__Task description__: Look through the lines below and extract each one that contains "යශභනහයයණ".

.....

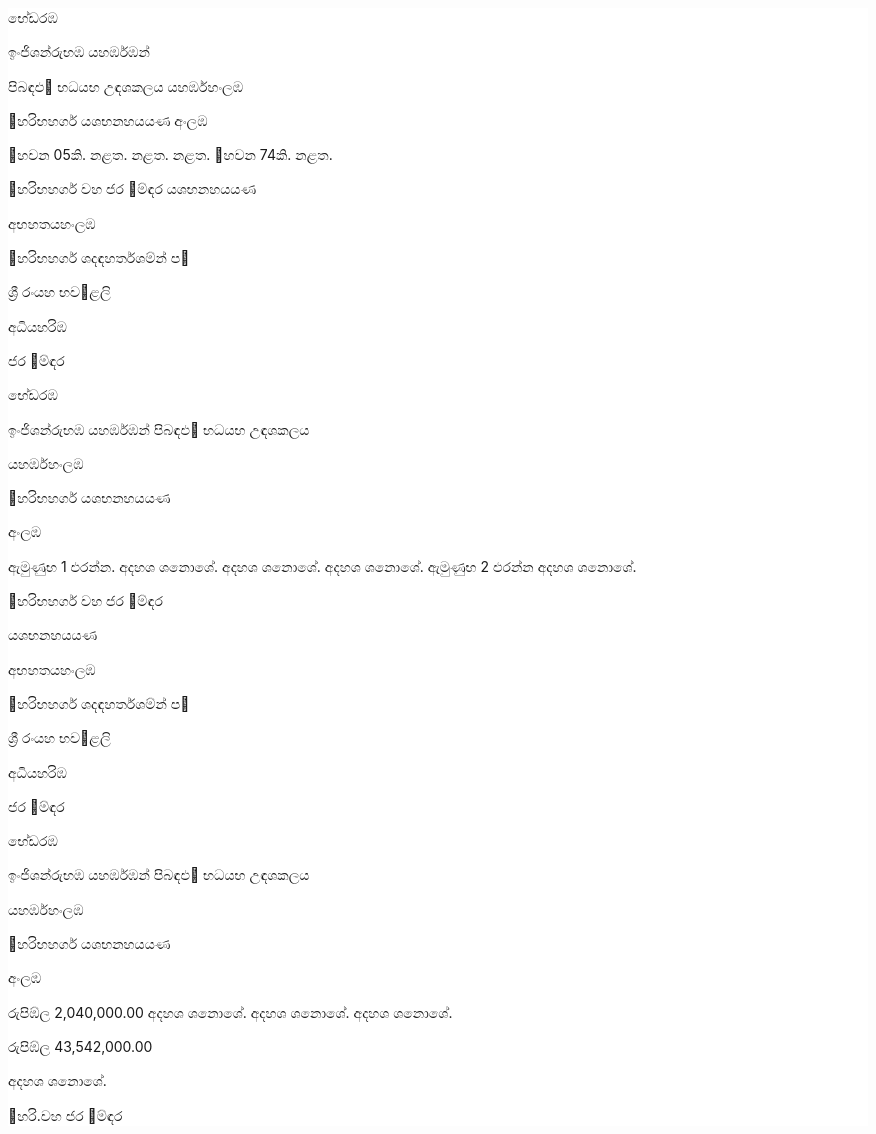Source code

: භේඩරඹ

ඉංජිශන්රුභඹ යහර්ඹඹන්

පිබඳඵ඲ භධයභ උඳශකලය යහර්ඹහංලඹ

඼හරිභහර්ග යශභනහයයණ අංලඹ

඼හවන 05කි. නළත. නළත. නළත. ඼හවන 74කි. නළත.

඼හරිභහර්ග වහ ජර ඿ම්ඳර යශභනහයයණ

අභහතයහංලඹ

඼හරිභහර්ග ශදඳහර්තශම්න් ප඼

ශ්‍රී රංයහ භව඼ළලි

අධියහරිඹ

ජර ඿ම්ඳර

භේඩරඹ

ඉංජිශන්රුභඹ යහර්ඹඹන් පිබඳඵ඲ භධයභ උඳශකලය

යහර්ඹහංලඹ

඼හරිභහර්ග යශභනහයයණ

අංලඹ

ඇමුණුභ 1 ඵරන්න. අදහශ ශනොශේ. අදහශ ශනොශේ. අදහශ ශනොශේ. ඇමුණුභ 2 ඵරන්න අදහශ ශනොශේ.

඼හරිභහර්ග වහ ජර ඿ම්ඳර

යශභනහයයණ

අභහතයහංලඹ

඼හරිභහර්ග ශදඳහර්තශම්න් ප඼

ශ්‍රී රංයහ භව඼ළලි

අධියහරිඹ

ජර ඿ම්ඳර

භේඩරඹ

ඉංජිශන්රුභඹ යහර්ඹඹන් පිබඳඵ඲ භධයභ උඳශකලය

යහර්ඹහංලඹ

඼හරිභහර්ග යශභනහයයණ

අංලඹ

රුපිඹ්ල 2,040,000.00 අදහශ ශනොශේ. අදහශ ශනොශේ. අදහශ ශනොශේ.

රුපිඹ්ල 43,542,000.00

අදහශ ශනොශේ.

඼හරි.වහ ජර ඿ම්ඳර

.....

__Result for this exercise__:
඼හරිභහර්ග යශභනහයයණ අංලඹ
඼හරිභහර්ග වහ ජර ඿ම්ඳර යශභනහයයණ
඼හරිභහර්ග යශභනහයයණ
යශභනහයයණ
඼හරිභහර්ග යශභනහයයණ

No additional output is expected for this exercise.